* Task objective *
Rewrite every row below as a numbered list of its lines, omitting any blank lines.

Stored records:
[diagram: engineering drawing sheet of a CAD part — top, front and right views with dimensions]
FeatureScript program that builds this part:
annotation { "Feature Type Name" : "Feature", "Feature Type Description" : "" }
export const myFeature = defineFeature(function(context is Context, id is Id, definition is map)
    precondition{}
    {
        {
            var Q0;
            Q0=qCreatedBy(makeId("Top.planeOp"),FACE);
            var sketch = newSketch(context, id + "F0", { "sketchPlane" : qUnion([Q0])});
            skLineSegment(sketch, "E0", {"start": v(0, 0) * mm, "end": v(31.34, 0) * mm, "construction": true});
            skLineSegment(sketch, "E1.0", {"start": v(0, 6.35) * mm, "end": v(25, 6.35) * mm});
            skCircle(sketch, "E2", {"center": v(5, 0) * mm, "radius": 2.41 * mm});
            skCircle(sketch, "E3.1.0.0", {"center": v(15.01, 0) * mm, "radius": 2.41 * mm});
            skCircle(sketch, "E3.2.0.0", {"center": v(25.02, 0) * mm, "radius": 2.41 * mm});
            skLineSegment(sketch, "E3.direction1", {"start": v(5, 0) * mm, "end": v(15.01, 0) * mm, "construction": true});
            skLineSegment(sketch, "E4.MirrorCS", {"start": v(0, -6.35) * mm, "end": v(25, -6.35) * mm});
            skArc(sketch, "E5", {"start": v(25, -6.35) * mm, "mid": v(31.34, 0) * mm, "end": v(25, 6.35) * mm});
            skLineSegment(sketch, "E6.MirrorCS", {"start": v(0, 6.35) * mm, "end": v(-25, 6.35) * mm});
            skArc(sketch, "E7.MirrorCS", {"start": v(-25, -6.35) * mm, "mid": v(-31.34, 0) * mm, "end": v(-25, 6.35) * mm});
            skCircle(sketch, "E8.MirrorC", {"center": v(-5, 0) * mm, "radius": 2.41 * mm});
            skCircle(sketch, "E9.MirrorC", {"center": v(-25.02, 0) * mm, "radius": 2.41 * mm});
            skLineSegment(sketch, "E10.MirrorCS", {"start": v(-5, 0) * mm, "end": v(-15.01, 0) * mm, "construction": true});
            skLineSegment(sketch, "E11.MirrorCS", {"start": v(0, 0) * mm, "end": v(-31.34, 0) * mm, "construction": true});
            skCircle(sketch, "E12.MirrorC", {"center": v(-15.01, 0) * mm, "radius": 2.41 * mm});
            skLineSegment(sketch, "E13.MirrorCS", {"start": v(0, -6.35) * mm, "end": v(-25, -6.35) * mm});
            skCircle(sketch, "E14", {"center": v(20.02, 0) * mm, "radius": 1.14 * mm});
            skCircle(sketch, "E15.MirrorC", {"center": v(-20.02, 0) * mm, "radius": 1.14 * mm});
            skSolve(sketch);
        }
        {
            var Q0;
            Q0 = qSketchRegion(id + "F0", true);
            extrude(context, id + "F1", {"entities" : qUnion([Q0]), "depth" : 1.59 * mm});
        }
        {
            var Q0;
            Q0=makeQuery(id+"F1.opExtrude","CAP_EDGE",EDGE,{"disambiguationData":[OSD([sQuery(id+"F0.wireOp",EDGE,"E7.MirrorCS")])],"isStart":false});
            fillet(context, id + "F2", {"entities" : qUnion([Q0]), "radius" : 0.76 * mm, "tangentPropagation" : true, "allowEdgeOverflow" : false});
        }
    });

* Exercise result *
1. [diagram: engineering drawing sheet of a CAD part — top, front and right views with dimensions]
2. FeatureScript program that builds this part:
3. annotation { "Feature Type Name" : "Feature", "Feature Type Description" : "" }
4. export const myFeature = defineFeature(function(context is Context, id is Id, definition is map)
5.     precondition{}
6.     {
7.         {
8.             var Q0;
9.             Q0=qCreatedBy(makeId("Top.planeOp"),FACE);
10.             var sketch = newSketch(context, id + "F0", { "sketchPlane" : qUnion([Q0])});
11.             skLineSegment(sketch, "E0", {"start": v(0, 0) * mm, "end": v(31.34, 0) * mm, "construction": true});
12.             skLineSegment(sketch, "E1.0", {"start": v(0, 6.35) * mm, "end": v(25, 6.35) * mm});
13.             skCircle(sketch, "E2", {"center": v(5, 0) * mm, "radius": 2.41 * mm});
14.             skCircle(sketch, "E3.1.0.0", {"center": v(15.01, 0) * mm, "radius": 2.41 * mm});
15.             skCircle(sketch, "E3.2.0.0", {"center": v(25.02, 0) * mm, "radius": 2.41 * mm});
16.             skLineSegment(sketch, "E3.direction1", {"start": v(5, 0) * mm, "end": v(15.01, 0) * mm, "construction": true});
17.             skLineSegment(sketch, "E4.MirrorCS", {"start": v(0, -6.35) * mm, "end": v(25, -6.35) * mm});
18.             skArc(sketch, "E5", {"start": v(25, -6.35) * mm, "mid": v(31.34, 0) * mm, "end": v(25, 6.35) * mm});
19.             skLineSegment(sketch, "E6.MirrorCS", {"start": v(0, 6.35) * mm, "end": v(-25, 6.35) * mm});
20.             skArc(sketch, "E7.MirrorCS", {"start": v(-25, -6.35) * mm, "mid": v(-31.34, 0) * mm, "end": v(-25, 6.35) * mm});
21.             skCircle(sketch, "E8.MirrorC", {"center": v(-5, 0) * mm, "radius": 2.41 * mm});
22.             skCircle(sketch, "E9.MirrorC", {"center": v(-25.02, 0) * mm, "radius": 2.41 * mm});
23.             skLineSegment(sketch, "E10.MirrorCS", {"start": v(-5, 0) * mm, "end": v(-15.01, 0) * mm, "construction": true});
24.             skLineSegment(sketch, "E11.MirrorCS", {"start": v(0, 0) * mm, "end": v(-31.34, 0) * mm, "construction": true});
25.             skCircle(sketch, "E12.MirrorC", {"center": v(-15.01, 0) * mm, "radius": 2.41 * mm});
26.             skLineSegment(sketch, "E13.MirrorCS", {"start": v(0, -6.35) * mm, "end": v(-25, -6.35) * mm});
27.             skCircle(sketch, "E14", {"center": v(20.02, 0) * mm, "radius": 1.14 * mm});
28.             skCircle(sketch, "E15.MirrorC", {"center": v(-20.02, 0) * mm, "radius": 1.14 * mm});
29.             skSolve(sketch);
30.         }
31.         {
32.             var Q0;
33.             Q0 = qSketchRegion(id + "F0", true);
34.             extrude(context, id + "F1", {"entities" : qUnion([Q0]), "depth" : 1.59 * mm});
35.         }
36.         {
37.             var Q0;
38.             Q0=makeQuery(id+"F1.opExtrude","CAP_EDGE",EDGE,{"disambiguationData":[OSD([sQuery(id+"F0.wireOp",EDGE,"E7.MirrorCS")])],"isStart":false});
39.             fillet(context, id + "F2", {"entities" : qUnion([Q0]), "radius" : 0.76 * mm, "tangentPropagation" : true, "allowEdgeOverflow" : false});
40.         }
41.     });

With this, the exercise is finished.